Given the plethora of recent cultural productions that center extreme ontological uncertainty (think of TV series like “Westworld,” “Russian Doll” and “Peripheral”), it’s a pleasure to encounter a work like Jinwoo Chong’s debut novel, “Flux,” that offers a healthy dose of brain-bending pleasure without making it the whole point. Chong (who is a sales planner for The New York Times) strikes the balance by attending as much, or more, to his central characters and to the textures of the world around them as he does to his dizzy-making tech. “Flux” happily offers a moving appraisal of lives buffeted by personal and systemic traumas; a deep dive into the good, the bad and the ugly of self-serving corporate culture; and no shortage of “wait, what the heck just happened?” thrills.
The story — largely set in and around an unnamed urban locale — revolves around three principal characters: a sensitive young boy, Bo, who is grieving the death of his mother alongside his father and young brother; Blue, a mute middle-aged man paying a call on a suspicious figure from his youth; and a late-20-something named Brandon, who at the novel’s start is fired from his midlevel job, meets someone he will come to care about and finds fresh employment at an enterprise sitting on a momentous discovery.
Chong convincingly captures the pain, vulnerability and loneliness these three have in common. For Bo, the familiar territory of childhood without his beloved “Umma” has turned incomprehensible and threatening. “The house made its noises, small whispers as wind passed around the walls and the heater clattered to life in the crawl space. But nothing more. He sat up, waiting, and found he couldn’t distinguish the howl of the wind from his little breaths.” Meanwhile, the world-weary Blue, who is estranged from his wife and daughter, undergoes a painful procedure meant to temporarily restore his lost voice but the repair only makes him seem even stranger to himself and others.
Brandon, Chong’s most vivid creation, is at once a feckless jerk and also a wholly relatable, cinnamon-cereal addict struggling to deal with terrible loss in his past. He is short on friends and not great at love. His closest confidant, whom he addresses in haunting first-person passages, is the tough-as-nails fictional protagonist of a long-since-canceled ’80s crime show, one of the first to meaningfully include the Asian American community that Bo, Blue and Brandon, who share Korean heritage, are part of.
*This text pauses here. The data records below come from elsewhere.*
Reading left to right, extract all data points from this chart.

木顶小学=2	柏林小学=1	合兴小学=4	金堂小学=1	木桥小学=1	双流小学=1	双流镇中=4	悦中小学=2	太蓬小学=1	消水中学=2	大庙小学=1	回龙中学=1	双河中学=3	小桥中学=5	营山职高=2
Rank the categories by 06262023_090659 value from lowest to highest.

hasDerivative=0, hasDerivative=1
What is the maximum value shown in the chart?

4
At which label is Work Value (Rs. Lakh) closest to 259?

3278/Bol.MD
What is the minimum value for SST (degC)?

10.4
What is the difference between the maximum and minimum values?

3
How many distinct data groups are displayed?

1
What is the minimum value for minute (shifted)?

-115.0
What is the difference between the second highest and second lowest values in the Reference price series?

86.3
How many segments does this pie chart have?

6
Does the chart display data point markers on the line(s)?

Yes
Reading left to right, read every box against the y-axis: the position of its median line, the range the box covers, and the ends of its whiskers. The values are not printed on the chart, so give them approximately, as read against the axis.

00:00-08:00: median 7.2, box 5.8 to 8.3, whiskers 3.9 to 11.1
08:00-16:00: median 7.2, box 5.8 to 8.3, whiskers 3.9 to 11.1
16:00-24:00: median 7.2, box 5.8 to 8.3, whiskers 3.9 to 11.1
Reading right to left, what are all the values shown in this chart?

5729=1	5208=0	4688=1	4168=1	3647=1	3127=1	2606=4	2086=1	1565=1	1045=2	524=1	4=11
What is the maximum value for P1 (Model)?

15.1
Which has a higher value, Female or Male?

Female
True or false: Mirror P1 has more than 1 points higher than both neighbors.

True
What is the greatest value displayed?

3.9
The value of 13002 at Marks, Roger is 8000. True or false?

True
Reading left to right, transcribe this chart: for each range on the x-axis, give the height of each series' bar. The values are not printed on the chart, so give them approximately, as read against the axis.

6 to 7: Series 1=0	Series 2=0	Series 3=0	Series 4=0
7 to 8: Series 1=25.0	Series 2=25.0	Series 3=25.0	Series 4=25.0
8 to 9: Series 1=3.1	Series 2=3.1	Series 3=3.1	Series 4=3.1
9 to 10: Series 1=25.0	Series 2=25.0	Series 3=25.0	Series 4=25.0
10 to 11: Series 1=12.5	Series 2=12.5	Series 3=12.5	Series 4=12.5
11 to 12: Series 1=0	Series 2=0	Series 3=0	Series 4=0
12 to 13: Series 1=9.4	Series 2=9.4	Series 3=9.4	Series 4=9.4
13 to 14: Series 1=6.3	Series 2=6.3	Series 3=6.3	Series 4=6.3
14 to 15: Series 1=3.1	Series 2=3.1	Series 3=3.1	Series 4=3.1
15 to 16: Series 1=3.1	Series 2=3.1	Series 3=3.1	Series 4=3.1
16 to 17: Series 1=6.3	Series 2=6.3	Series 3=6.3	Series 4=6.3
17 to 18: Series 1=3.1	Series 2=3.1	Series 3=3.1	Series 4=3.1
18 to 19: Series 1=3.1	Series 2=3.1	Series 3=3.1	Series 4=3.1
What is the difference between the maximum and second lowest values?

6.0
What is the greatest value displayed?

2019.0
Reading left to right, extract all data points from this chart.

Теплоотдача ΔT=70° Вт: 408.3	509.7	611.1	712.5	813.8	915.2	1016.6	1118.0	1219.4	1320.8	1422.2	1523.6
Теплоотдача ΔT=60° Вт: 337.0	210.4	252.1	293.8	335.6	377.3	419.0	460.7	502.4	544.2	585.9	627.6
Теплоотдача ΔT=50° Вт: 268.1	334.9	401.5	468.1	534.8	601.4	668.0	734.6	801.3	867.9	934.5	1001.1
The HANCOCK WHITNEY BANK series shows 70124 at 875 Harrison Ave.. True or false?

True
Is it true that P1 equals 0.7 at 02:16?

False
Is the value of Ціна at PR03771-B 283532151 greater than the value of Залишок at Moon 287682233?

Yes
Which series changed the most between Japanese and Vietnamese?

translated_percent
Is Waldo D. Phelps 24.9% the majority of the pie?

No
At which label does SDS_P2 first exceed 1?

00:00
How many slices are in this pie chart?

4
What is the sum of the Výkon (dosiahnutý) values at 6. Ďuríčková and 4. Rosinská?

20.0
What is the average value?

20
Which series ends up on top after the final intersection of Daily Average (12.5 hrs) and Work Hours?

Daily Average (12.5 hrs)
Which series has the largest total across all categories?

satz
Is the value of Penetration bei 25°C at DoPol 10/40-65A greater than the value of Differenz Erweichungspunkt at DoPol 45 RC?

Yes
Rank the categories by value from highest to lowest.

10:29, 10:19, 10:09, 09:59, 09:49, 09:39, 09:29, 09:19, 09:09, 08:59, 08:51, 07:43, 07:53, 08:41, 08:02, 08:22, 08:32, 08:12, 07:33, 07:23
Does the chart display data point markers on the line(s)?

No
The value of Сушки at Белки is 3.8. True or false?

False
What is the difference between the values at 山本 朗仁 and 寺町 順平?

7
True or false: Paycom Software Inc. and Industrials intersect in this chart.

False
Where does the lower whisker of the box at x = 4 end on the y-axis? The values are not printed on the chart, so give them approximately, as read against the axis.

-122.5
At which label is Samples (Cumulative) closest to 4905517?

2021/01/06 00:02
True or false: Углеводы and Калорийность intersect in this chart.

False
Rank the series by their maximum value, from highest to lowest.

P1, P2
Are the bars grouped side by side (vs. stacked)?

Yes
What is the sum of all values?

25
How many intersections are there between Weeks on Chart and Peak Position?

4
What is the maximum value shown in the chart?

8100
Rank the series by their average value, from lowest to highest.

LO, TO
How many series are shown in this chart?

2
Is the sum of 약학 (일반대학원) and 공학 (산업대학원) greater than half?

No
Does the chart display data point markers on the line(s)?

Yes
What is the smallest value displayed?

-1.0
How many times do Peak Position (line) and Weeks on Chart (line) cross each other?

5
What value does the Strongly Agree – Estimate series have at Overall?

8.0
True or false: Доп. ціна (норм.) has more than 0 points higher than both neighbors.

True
It is what happens at Brandon’s new job with the eponymous Flux, a “streamlined, optimistic and dangerously sexy” Theranos-esque company, that tips the novel, which up until then can be understood as a skillful but fairly straightforward exploration of trauma, into speculative territory. Funded to develop powerful new batteries, Flux has instead stumbled on an unstable, experimental mechanism that helps it warp time. It quickly becomes clear that Brandon has been recruited to play a not-entirely voluntary part in perfecting the powerful discovery, and the repercussions of his participation ripple not just through his story but also through Bo’s and Blue’s.
Without ever going into needless explanations, Chong gradually augments the reader’s understanding of how the time travel works and what its implications are. Far from mere window dressing, the jarring temporal dislocation Brandon experiences, which is deftly mirrored in the novel’s perspective-swapping structure, blends with and builds on the hardest parts of his past in revelatory ways.
Given the complexity of the emotional terrain, it is fitting that no neat answers await Bo, Blue and Brandon at the novel’s end. There is, though, the hard-won hope that their tomorrow might be just a little better than yesterday, even if that tomorrow and that yesterday are long since (feeling a little dizzy?) past.
Laird Hunt’s most recent novel, “Zorrie,” was a finalist for the 2021 National Book Award for fiction.